Not the kind of thing I want to be reading about while flying. And not even that good, even.
Several rows back a baby cried out, shrilly shrieking into what was previously a relatively peaceful silence. At the same time, the entire plane shook as we passed through a particularly rough patch of clouds, and the “Wear your seat belts!” sign lit up almost immediately.
I nervously glanced at the author, but he just continued writing.
No announcement came from the flight attendant about the turbulence and eventually, the sign turned back off.
But just like the turbulence, the satiation of my curiosity was also short-lived. One more glance, I thought, and I’d be done. It’s just some stupid story about a mushy couple on a plane; it’s not like it’s a secret business document or something actually interesting.
As I peered back towards the window, the man’s face was deep in thought as he frantically transcribed the story in his mind, and all I could think was bewilderment at what kind of freak would write about a plane crashing while actually flying on a plane.
People screamed as the plane noticeably lost control in the air and prepared to descend. Justin gripped his phone hard enough for his knuckles to lose color. Emily was all he could think about. He pressed her number on the speed dial and curled up on the floor of the lavatory with the phone to his ear.
Another burst of turbulence and I instinctively sat back in my seat, rigid, with eyes transfixed on the seat belts sign—which never lit up. In my mind played out scenario after scenario that ended in the plane crashing, from mechanical failures literally anywhere in the massive machine that is an airplane, to biological failures anywhere in the complex machine that is our pilot, to even the man sitting next to me being some sort of divine prophet, writing Fate before it happened, as silly as that sounds.
For the rest of the flight, these dark thoughts whirled through my head and I could not shake them. They manifested themselves in what I was drawing, guiding the creation of the deformed old man into an abominable hooded figure whose face had been forced hidden many generations ago.

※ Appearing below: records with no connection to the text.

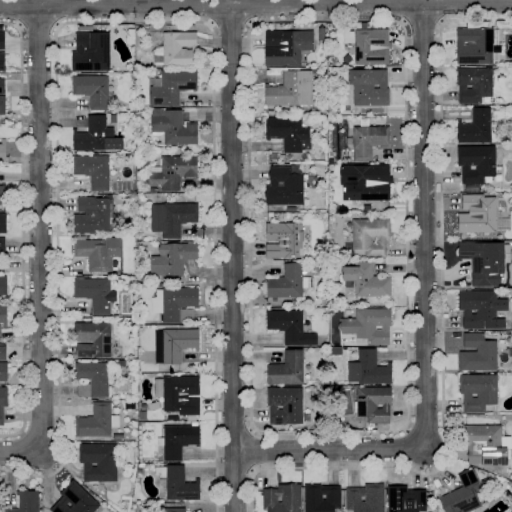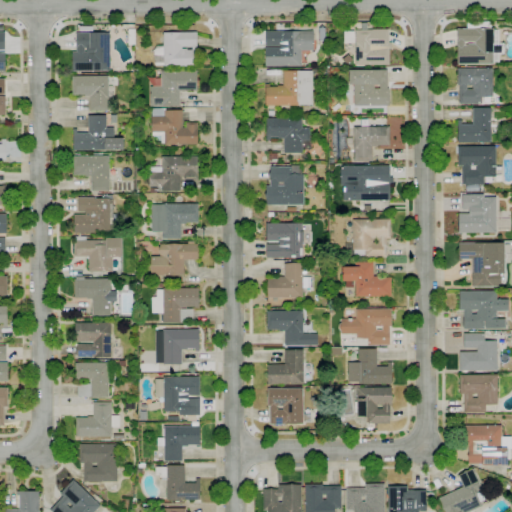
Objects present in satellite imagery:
road: (255, 4)
road: (444, 10)
road: (254, 11)
road: (403, 11)
road: (209, 12)
road: (19, 13)
road: (57, 13)
road: (124, 22)
road: (423, 22)
road: (0, 24)
road: (229, 25)
building: (295, 25)
road: (39, 27)
building: (85, 28)
building: (131, 36)
building: (478, 44)
building: (473, 45)
building: (285, 46)
building: (370, 46)
building: (286, 47)
building: (371, 47)
building: (175, 49)
building: (176, 50)
building: (1, 51)
road: (441, 51)
building: (2, 52)
building: (90, 52)
building: (91, 52)
building: (473, 84)
building: (474, 84)
building: (368, 86)
building: (171, 87)
building: (172, 87)
building: (369, 87)
building: (292, 88)
building: (290, 89)
building: (91, 90)
building: (92, 90)
building: (2, 96)
building: (2, 98)
building: (140, 110)
building: (270, 113)
building: (113, 118)
building: (172, 127)
building: (172, 127)
building: (474, 127)
building: (476, 127)
building: (287, 132)
building: (288, 134)
building: (95, 136)
building: (96, 136)
building: (366, 140)
building: (367, 140)
building: (2, 150)
building: (3, 150)
building: (272, 156)
building: (475, 163)
building: (476, 163)
building: (92, 170)
building: (93, 171)
building: (172, 172)
building: (173, 172)
building: (311, 182)
building: (364, 182)
building: (365, 182)
building: (284, 185)
building: (285, 186)
building: (471, 188)
building: (153, 190)
building: (2, 194)
building: (3, 194)
building: (291, 209)
building: (476, 214)
building: (91, 215)
building: (95, 215)
building: (477, 215)
building: (171, 218)
building: (172, 218)
road: (39, 226)
building: (2, 231)
building: (2, 231)
building: (369, 236)
building: (370, 237)
building: (283, 239)
building: (285, 239)
building: (97, 252)
building: (98, 253)
road: (232, 257)
building: (171, 258)
building: (172, 258)
building: (483, 262)
building: (484, 262)
building: (155, 280)
building: (365, 280)
building: (365, 281)
building: (286, 282)
building: (288, 283)
building: (3, 285)
building: (160, 285)
building: (3, 286)
building: (95, 293)
building: (95, 294)
building: (174, 303)
building: (175, 304)
building: (480, 309)
building: (481, 309)
building: (2, 315)
building: (3, 316)
building: (78, 319)
building: (139, 321)
building: (132, 322)
road: (425, 322)
building: (368, 325)
building: (369, 325)
building: (289, 327)
building: (290, 327)
building: (92, 339)
building: (92, 339)
building: (173, 344)
building: (174, 345)
building: (335, 351)
building: (476, 353)
building: (478, 353)
building: (121, 363)
building: (2, 364)
building: (3, 364)
building: (367, 368)
building: (286, 369)
building: (369, 369)
building: (287, 370)
building: (92, 379)
building: (92, 379)
building: (477, 392)
building: (478, 392)
building: (180, 395)
building: (181, 395)
building: (2, 401)
building: (3, 403)
building: (371, 403)
building: (373, 403)
building: (284, 406)
building: (285, 406)
building: (129, 407)
building: (142, 416)
building: (94, 419)
building: (95, 419)
road: (406, 425)
road: (236, 431)
building: (118, 436)
building: (106, 440)
building: (178, 440)
building: (178, 440)
building: (101, 441)
building: (485, 445)
building: (487, 445)
road: (255, 450)
road: (19, 452)
building: (97, 461)
building: (98, 462)
building: (141, 465)
building: (139, 470)
road: (235, 470)
building: (510, 475)
building: (484, 482)
building: (176, 483)
building: (179, 484)
building: (462, 494)
building: (463, 494)
building: (321, 497)
building: (282, 498)
building: (321, 498)
building: (364, 498)
building: (365, 498)
building: (282, 499)
building: (404, 499)
building: (406, 499)
building: (73, 500)
building: (74, 500)
building: (25, 502)
building: (26, 502)
building: (149, 507)
building: (172, 509)
building: (173, 510)
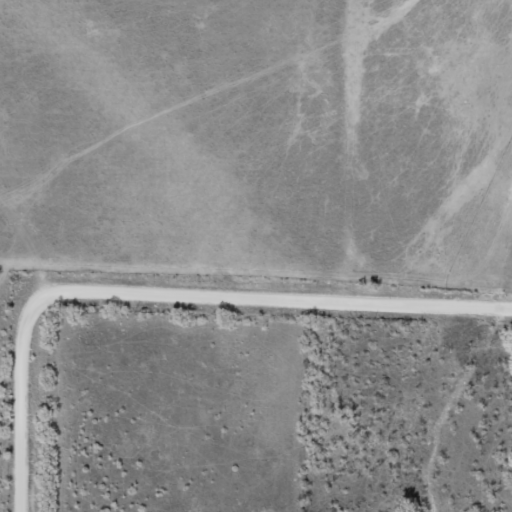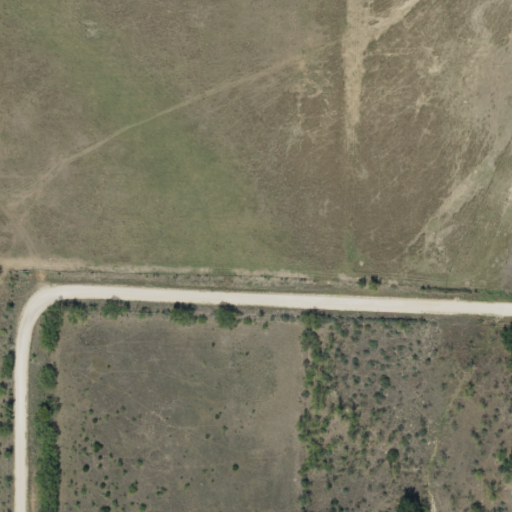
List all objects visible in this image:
road: (170, 292)
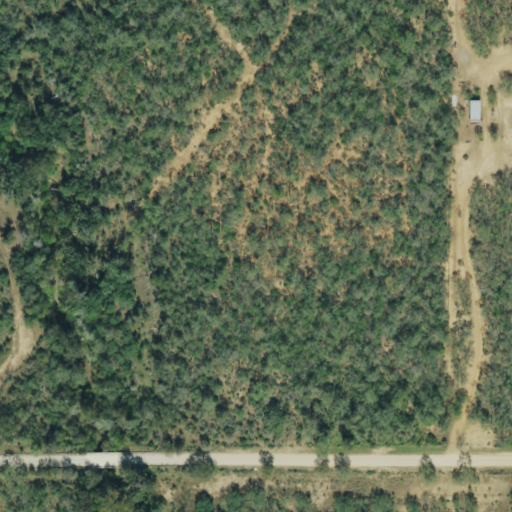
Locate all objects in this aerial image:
building: (472, 114)
road: (450, 302)
road: (255, 458)
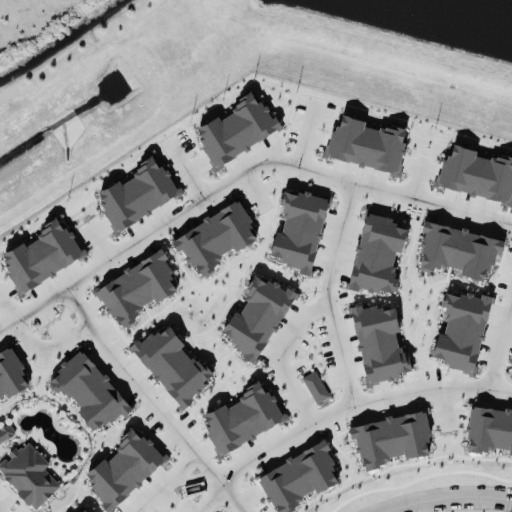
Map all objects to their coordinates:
building: (236, 129)
road: (308, 130)
building: (366, 143)
road: (144, 151)
road: (184, 166)
road: (239, 172)
building: (475, 173)
road: (416, 178)
road: (253, 188)
building: (137, 194)
road: (272, 212)
building: (299, 229)
building: (215, 237)
building: (458, 249)
building: (377, 254)
building: (41, 255)
road: (213, 277)
road: (510, 282)
building: (136, 288)
road: (8, 304)
road: (317, 307)
building: (257, 316)
building: (461, 330)
building: (379, 343)
road: (500, 344)
road: (49, 347)
road: (341, 355)
building: (172, 364)
building: (11, 374)
building: (315, 386)
building: (88, 390)
road: (154, 401)
road: (444, 406)
road: (339, 411)
building: (242, 418)
building: (490, 429)
building: (6, 432)
building: (390, 438)
building: (124, 468)
building: (28, 474)
building: (298, 477)
road: (168, 481)
road: (448, 496)
road: (2, 509)
building: (83, 510)
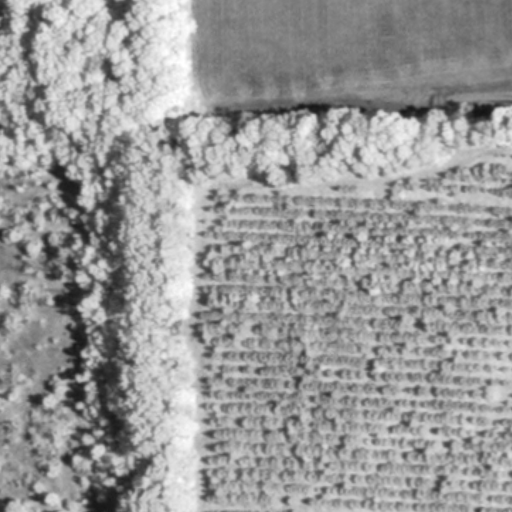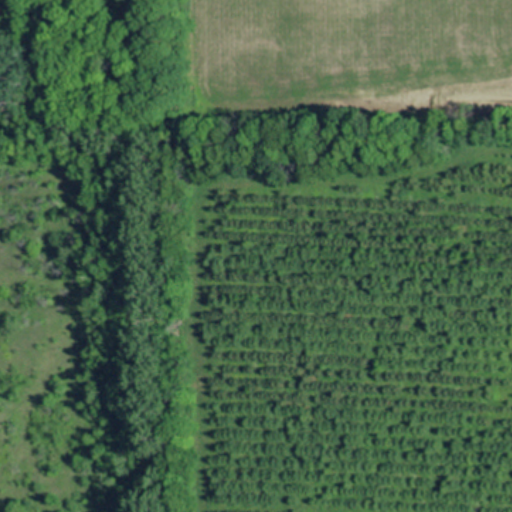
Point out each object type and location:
quarry: (347, 73)
crop: (92, 74)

As I drew the horrible scene of wreckage he was standing in front of, I began to hunch over in my seat and cover up what little of the plane fragments I could with my hand, before eventually tearing out an extra sheet in the notebook to use instead. When the debris had littered literally the entire background, I ripped up the cover sheet (which had gotten dark and dirty from pencil smudges) into several smaller pieces, which I carefully arranged around whatever I was working on.
Inspiration had struck, and I was creating a new kind of scene that I had never thought of creating before. I worked fervently, detailing the stretching shadows and lightening around the flames to represent what little light was left in this world, and sketched a scythe into the ancient man’s hands.
We hit more turbulence and I worked diligently through it, working the unexpected shakes into a deformity into the lifeless body I was sketching in the background. It lacked a name, a life, and a future: might as well lack a figure also.
What finally brought me back to the real world in which I was currently flying on a crowded plane in was a woman’s voice to my right, who had previously been asleep, suddenly asking, “Are you an artist?”
Caught off guard, I could feel my face blush slightly and I turned to her and just managed a “no” before my thoughts darkened again and I pondered what the sky would look like atop a plane crash.
“I don’t mean to offend you or anything,” the woman added quickly, nodding towards my notebook. “I just noticed you had a lot of pencils and were sketching away.”
I frowned.
“I didn’t look at what you were actually drawing though,” she lied.